11- Çevrenin korunması: Hizmet gönüllüleri dünyamızı içindeki bütün ekosistemlerle birlikte gelecek nesillere temiz bırakılması gereken bir miras olarak görür ve çevreyi korumaya önem verirler. Sonbahar mevsiminde düşen her yaprakla beraber gözlerinden bazan göz yaşları dökülen Hocaefendi‘nin tuvalete düşen bir arıyı, bir canlıyı kurtarmak için yarım saat uğraştığını da biliyoruz. 1979’dan itibaren neşir hayatında olan Sızıntı dergisinde ekoloji ile ilgili pek çok yazı neşredildiği gibi daha sonra müstakil bir Ekoloji dergisi de çıkartıldı. Zaten Kur’an’da kesinlikle israf yasaklandığı gibi, hadis-i şeriflerde de deniz kenarında abdest alırken bile asla suda israf yapılamayacağı beyan edilmektedir. Ayrıca hadis-i şeriflerde “Kıyamet kopuyor olsa da elinizde bulunan bir fidanı hemen dikiverin” buyrulmaktadır. Dinimize göre her bir canlı türü bir ümmet gibidir. Türlerin yok olması kıyamet alâmetlerindendir.

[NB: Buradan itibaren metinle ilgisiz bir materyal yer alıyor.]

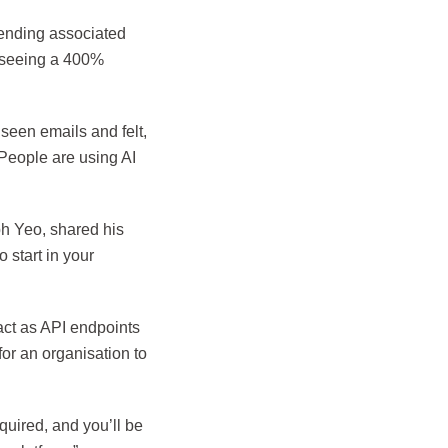
ending associated
o seeing a 400%
seen emails and felt,
. People are using AI
h Yeo, shared his
 start in your
ct as API endpoints
for an organisation to
equired, and you’ll be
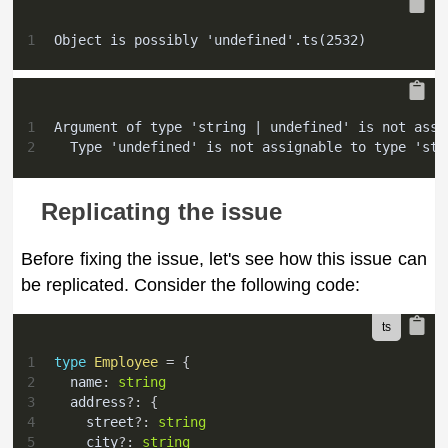
1
Object is possibly 'undefined'.ts(2532)
1
Argument of type 'string | undefined' is not assi
2
  Type 'undefined' is not assignable to type 'str
Replicating the issue
Before fixing the issue, let's see how this issue can
be replicated. Consider the following code:
1
type
Employee
=
{
2
  name
:
string
3
  address
?
:
{
4
    street
?
:
string
5
    city
?
:
string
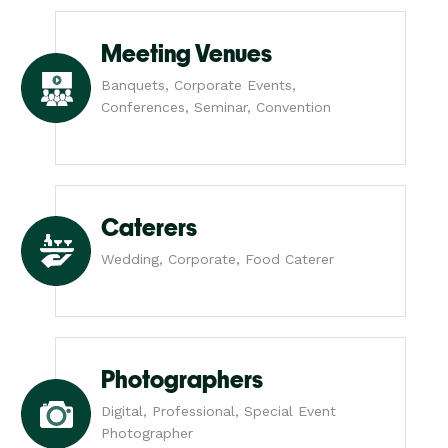
Meeting Venues
Banquets, Corporate Events,
Conferences, Seminar, Convention
Caterers
Wedding, Corporate, Food Caterer
Photographers
Digital, Professional, Special Event
Photographer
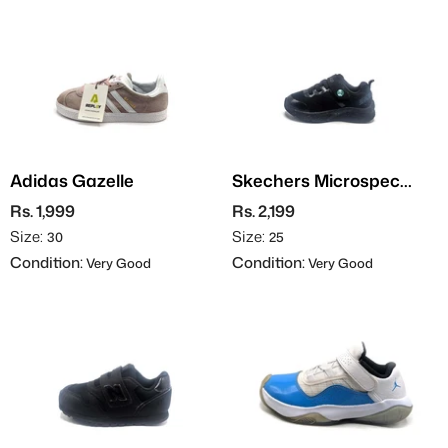
Adidas Gazelle
Skechers Microspec
Max
Rs. 1,999
Rs. 2,199
Size:
Size:
30
25
Condition:
Condition:
Very Good
Very Good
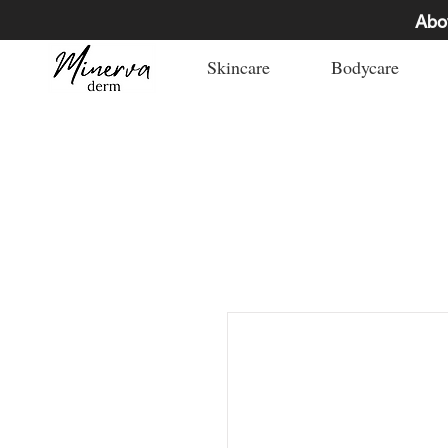
Abo
Skincare
Bodycare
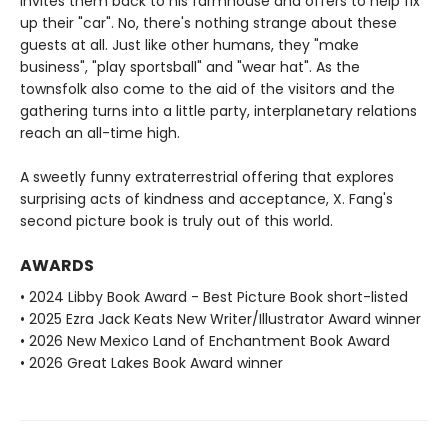
invites them back to his farmhouse and offers to help fix
up their "car". No, there's nothing strange about these
guests at all. Just like other humans, they "make
business", "play sportsball" and "wear hat". As the
townsfolk also come to the aid of the visitors and the
gathering turns into a little party, interplanetary relations
reach an all-time high.
A sweetly funny extraterrestrial offering that explores
surprising acts of kindness and acceptance, X. Fang's
second picture book is truly out of this world.
AWARDS
• 2024 Libby Book Award - Best Picture Book short-listed
• 2025 Ezra Jack Keats New Writer/Illustrator Award winner
• 2026 New Mexico Land of Enchantment Book Award
• 2026 Great Lakes Book Award winner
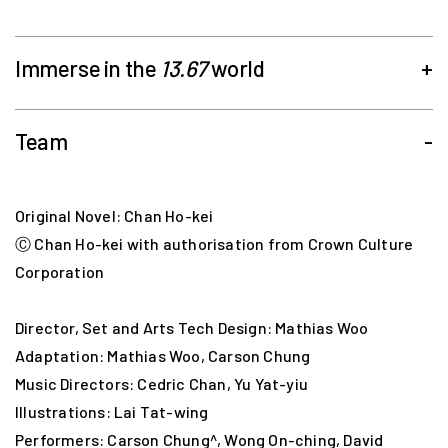
Immerse in the
13.67
world
+
Team
-
with 2 routes, 20 attractions in 3 maps!
Original Novel: Chan Ho-kei
Ⓒ Chan Ho-kei with authorisation from Crown Culture
Corporation
Director, Set and Arts Tech Design: Mathias Woo
Adaptation: Mathias Woo, Carson Chung
Music Directors: Cedric Chan, Yu Yat-yiu
Illustrations: Lai Tat-wing
Performers: Carson Chung^, Wong On-ching, David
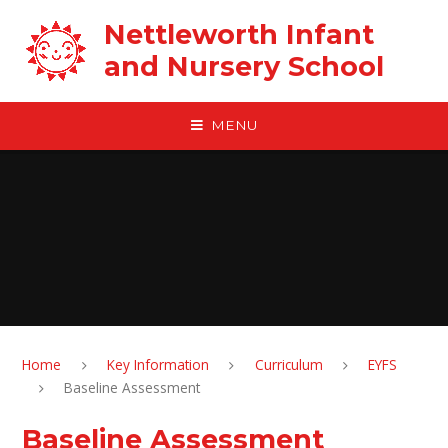
Skip to content ↓
Nettleworth Infant
and Nursery School
MENU
Home
Key Information
Curriculum
EYFS
Baseline Assessment
Baseline Assessment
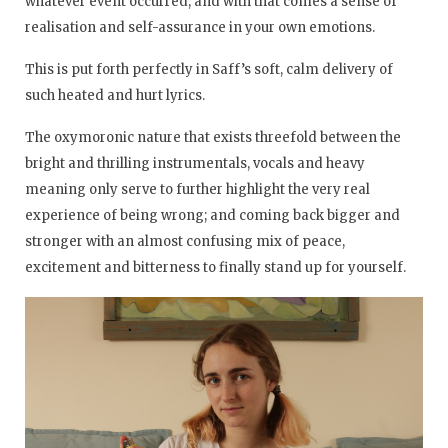
whatever event occurred, and with that comes a sense of
realisation and self-assurance in your own emotions.
This is put forth perfectly in Saff’s soft, calm delivery of
such heated and hurt lyrics.
The oxymoronic nature that exists threefold between the
bright and thrilling instrumentals, vocals and heavy
meaning only serve to further highlight the very real
experience of being wrong; and coming back bigger and
stronger with an almost confusing mix of peace,
excitement and bitterness to finally stand up for yourself.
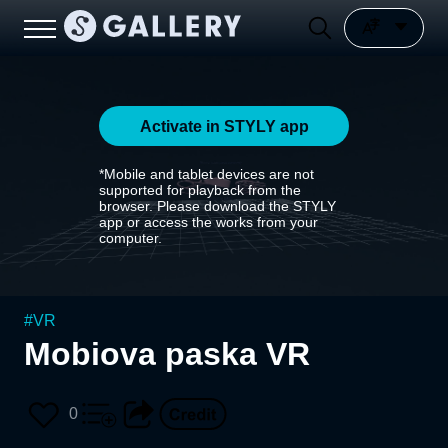
Activate in STYLY app
*Mobile and tablet devices are not
supported for playback from the
browser. Please download the STYLY
app or access the works from your
computer.
#
VR
Mobiova paska VR
0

12- İnsana bütüncül bakış (Akıl-kalp bütünlüğü): İnsan hem maddî fizikî hem de mânevî boyutu olan bir varlıktır. Hizmet katılımcıları insanın bu her iki boyuttaki ihtiyaçlarının karşılanması, maddî ve mânevî varlığının gelişimi için akıl ve bilimsel araştırma yolları ile mânevî disiplinlerden birlikte istifade edilmesini destekler. ” Ahsen-i takvim üzere en güzel surette ve en mükemmel kıvamda, nakş-ı azam olarak yaratılan insanın içinde bütün kainat dürülmüştür. “Ne var ise âlemde Âdem’dedir, Âdem’de” Yani insanda… İnsanda, görme, işitme, dokunma, tad alma, kokuları hissetme gibi beş maddî ve zâhirî duyunun yanında beş tane de bâtınî ve mânevî duygu bulunmaktadır. Bunlar sâika (sevk duygusu), şâika (şevk duygusu), hiss-i kable’l-vuku (önsezi), rüya-i sâdıka ve keşf-i sahih… Ayrıca insanda hem akıl hem de kalp / vicdan vardır. Bunların kendilerine has mânevî gıdalarla beslenmeleri gerekir. Onun için Üstad Hazretleri “Aklın nuru fünûn-u medeniyedir (medeniyet fenleri, teknik ve teknoloji); vicdanın nuru ulûm-u diniyedir (dînî ilimler).” diyor ve bunu gerçekleştirmek için hem fennî bilimlerin hem de dînî ilimlerin okutulacağı bir üniversite (Medresetü’z-Zehrâ) planlıyor ve temelini de atıyor.
Kur’an’ın Müslümanların elinden alınması için Lordlar Kamarası’nda fikir beyan eden İngiliz Sömürgeler Bakanının sözleri üzerine Üstad Hazretleri “Ben Kur’an’ın sönmez ve söndürülmez bir nur olduğunu bütün cihana isbat edeceğim” diyerek fennî-dînî bütün ilimlere ait 90 cilt kitap ezberlemiş ve bunları Kur’an-ı Kerimi anlamak için bir merdivenin basamakları gibi yapmıştır. Yani fennî bilimlerle aklını aydınlatırken, dînî ilimlerle de kalbini ve vicdanını ziyalandırmıştır. Böyle iki yönlü techizatla donandıktan sonra da bu paralelde eserler yazmıştır.